In the depths of the last crypto downturn, few would have expected a new decentralized exchange to attract Silicon Valley’s most seasoned investors.
Key Takeaways:
- Lighter secured $68 million in fresh funding, valuing it at $1.5 billion.
- The round was led by Founders Fund and Ribbit Capital, with participation from major investors.
- The platform is profitable and preparing to launch spot trading.
- The deal reflects renewed institutional interest in core DeFi infrastructure.
Yet Lighter, a trading network that didn’t even exist three years ago, has just been valued at $1.5 billion after closing a $68 million round led by Founders Fund and Ribbit Capital, with support from Haun Ventures and Robinhood.
The Return of Smart Money
The size of the investment says as much about the market as it does about the startup.
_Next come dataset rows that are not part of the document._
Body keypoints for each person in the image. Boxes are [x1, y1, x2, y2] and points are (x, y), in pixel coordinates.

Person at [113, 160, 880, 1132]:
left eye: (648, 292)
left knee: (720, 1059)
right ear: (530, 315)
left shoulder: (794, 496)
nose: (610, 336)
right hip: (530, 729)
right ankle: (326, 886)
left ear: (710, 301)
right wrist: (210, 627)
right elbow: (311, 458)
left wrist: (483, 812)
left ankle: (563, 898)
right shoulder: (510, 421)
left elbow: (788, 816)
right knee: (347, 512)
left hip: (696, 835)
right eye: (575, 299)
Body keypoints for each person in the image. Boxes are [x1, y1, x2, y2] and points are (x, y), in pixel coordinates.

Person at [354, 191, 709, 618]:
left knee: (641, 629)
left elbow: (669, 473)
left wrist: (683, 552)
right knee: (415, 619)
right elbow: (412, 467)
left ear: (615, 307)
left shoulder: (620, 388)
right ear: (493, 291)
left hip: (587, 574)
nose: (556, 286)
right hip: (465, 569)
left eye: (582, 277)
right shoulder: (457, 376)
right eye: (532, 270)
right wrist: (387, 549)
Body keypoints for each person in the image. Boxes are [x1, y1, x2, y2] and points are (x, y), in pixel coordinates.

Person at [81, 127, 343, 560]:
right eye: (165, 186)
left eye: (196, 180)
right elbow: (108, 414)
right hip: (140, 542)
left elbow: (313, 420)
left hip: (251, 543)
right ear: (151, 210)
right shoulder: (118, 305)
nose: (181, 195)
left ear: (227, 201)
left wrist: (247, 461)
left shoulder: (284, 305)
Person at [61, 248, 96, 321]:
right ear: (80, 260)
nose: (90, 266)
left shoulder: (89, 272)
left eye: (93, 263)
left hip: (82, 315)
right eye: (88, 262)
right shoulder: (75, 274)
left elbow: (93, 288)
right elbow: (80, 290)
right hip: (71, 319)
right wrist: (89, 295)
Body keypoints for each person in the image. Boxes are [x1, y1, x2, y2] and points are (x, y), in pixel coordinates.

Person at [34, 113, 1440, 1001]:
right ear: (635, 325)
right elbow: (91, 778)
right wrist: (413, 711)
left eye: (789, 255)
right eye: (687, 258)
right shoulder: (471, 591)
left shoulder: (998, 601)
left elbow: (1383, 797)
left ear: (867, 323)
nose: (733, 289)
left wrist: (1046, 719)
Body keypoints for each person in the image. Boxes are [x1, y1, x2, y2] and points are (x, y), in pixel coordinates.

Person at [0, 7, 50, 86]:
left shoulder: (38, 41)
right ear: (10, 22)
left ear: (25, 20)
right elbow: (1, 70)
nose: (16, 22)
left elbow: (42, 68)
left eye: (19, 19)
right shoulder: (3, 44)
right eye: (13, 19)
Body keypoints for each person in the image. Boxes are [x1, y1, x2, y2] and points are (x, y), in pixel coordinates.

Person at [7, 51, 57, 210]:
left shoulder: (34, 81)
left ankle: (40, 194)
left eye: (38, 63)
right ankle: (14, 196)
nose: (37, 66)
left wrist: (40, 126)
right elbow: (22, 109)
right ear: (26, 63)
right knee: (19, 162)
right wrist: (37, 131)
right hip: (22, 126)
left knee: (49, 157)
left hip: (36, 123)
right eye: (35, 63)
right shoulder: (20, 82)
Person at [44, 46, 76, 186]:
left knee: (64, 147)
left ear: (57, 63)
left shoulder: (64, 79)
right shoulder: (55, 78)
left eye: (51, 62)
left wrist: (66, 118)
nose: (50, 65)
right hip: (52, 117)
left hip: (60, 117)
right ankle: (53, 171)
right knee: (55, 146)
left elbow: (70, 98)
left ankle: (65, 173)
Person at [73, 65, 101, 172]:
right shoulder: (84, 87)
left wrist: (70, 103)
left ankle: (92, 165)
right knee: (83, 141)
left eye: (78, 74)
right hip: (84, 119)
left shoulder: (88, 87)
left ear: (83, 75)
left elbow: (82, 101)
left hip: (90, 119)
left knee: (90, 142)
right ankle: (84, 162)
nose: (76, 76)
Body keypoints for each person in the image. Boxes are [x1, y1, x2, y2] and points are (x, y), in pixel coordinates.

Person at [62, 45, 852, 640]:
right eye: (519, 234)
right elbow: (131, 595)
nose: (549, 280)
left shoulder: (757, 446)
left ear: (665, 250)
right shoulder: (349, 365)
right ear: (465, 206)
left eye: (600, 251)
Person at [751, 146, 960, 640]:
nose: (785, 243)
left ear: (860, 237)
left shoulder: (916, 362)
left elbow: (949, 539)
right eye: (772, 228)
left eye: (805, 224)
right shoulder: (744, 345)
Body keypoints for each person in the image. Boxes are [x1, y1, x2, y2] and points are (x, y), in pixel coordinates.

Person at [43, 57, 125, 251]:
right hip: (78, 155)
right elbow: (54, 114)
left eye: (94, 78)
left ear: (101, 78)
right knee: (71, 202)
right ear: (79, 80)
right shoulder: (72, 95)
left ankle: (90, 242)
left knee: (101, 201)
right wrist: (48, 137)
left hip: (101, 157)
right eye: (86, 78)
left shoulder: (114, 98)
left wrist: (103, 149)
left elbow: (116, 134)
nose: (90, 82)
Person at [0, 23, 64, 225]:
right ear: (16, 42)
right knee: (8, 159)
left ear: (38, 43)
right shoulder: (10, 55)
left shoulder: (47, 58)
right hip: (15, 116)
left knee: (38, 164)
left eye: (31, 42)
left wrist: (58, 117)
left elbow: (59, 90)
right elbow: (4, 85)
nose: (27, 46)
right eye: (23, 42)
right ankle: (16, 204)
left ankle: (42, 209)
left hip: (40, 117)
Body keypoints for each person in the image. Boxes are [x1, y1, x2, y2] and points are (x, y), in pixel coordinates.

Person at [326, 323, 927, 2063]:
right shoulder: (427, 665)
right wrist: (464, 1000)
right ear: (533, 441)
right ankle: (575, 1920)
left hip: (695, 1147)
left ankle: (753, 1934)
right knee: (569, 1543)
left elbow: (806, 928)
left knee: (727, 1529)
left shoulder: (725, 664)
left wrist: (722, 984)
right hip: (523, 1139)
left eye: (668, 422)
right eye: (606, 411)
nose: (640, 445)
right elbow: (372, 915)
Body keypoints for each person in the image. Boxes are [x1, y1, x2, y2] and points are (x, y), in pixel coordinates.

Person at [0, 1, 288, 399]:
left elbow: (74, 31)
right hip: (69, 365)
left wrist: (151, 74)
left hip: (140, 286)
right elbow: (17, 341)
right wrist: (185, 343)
After a quiet stretch in blockchain venture funding, investors appear ready to back DeFi infrastructure again — the kind of companies that can underpin trading and settlement for the next wave of adoption.
Lighter’s funding deal isn’t just another token play. The round included both equity and token warrants, giving backers a stake in the network before its native cryptocurrency goes live.
According to Vladimir Novakovski, the company’s founder, the new capital will fund a global expansion and accelerate development of Lighter’s upcoming spot trading engine. “Decentralized finance shouldn’t feel experimental anymore,” he said. “It should feel like the foundation of everything else.”
How a Networking Startup Became a Trading Powerhouse
Novakovski’s background offers one of the more unusual pivots in the tech world. His previous venture, Lunchclub, was an AI-powered social networking app that thrived during the pandemic before its user growth plateaued. Instead of closing it down, he refocused the engineering team on blockchain infrastructure, rebranding the project as Lighter in 2023.
That reinvention quickly paid off. Within two years, Lighter had become a profitable decentralized trading network handling perpetual futures, one of crypto’s most lucrative product categories.
Layer-2 Performance, Institutional Precision
Unlike many decentralized exchanges built directly on Ethereum, Lighter runs on a Layer-2 network, giving it a key advantage in transaction speed and cost. Data from L2BEAT places it among the fastest-growing Layer-2 ecosystems by total value locked (TVL), a sign of robust user activity.
Its rise comes during an intense phase of competition. Rival protocols such as Hyperliquid and Aster have raced to capture liquidity in the derivatives market, with Aster recently edging ahead in trading volume. But Lighter’s hybrid approach — acting both as a DEX and its own blockchain — has helped it sustain momentum.
“Vlad and his team are 85% to 90% of why we made this investment,” said Joey Krug of Founders Fund. “They execute like traders, not theorists.”
DeFi’s Institutional Moment
The timing of the deal aligns with a broader shift in sentiment toward decentralized finance. Traditional investors, once wary of crypto volatility, are now favoring projects that blend regulatory compliance, real revenues, and scalable infrastructure.
Lighter’s funding arrives alongside other headline raises — including Ripple’s recent $500 million financing — that together hint at a comeback for DeFi’s more practical, less speculative phase.
Industry analysts say these investments suggest a maturing view of the sector: infrastructure first, hype later. “What we’re seeing is a reordering of priorities,” one VC observer noted. “Investors aren’t chasing coins anymore — they’re betting on the pipes.”
What Comes Next
With nearly $90 million raised to date and profitability already achieved, Lighter plans to expand its token offerings beyond perpetuals and introduce spot trading pairs for Bitcoin and other major assets later this year.
Novakovski’s long-term vision is bolder still. He sees Lighter evolving into a financial substrate — a neutral layer where digital assets and traditional markets can eventually meet. “If finance is going to be rebuilt,” he said, “someone has to start with trustless transparency. That’s what we’re here for.”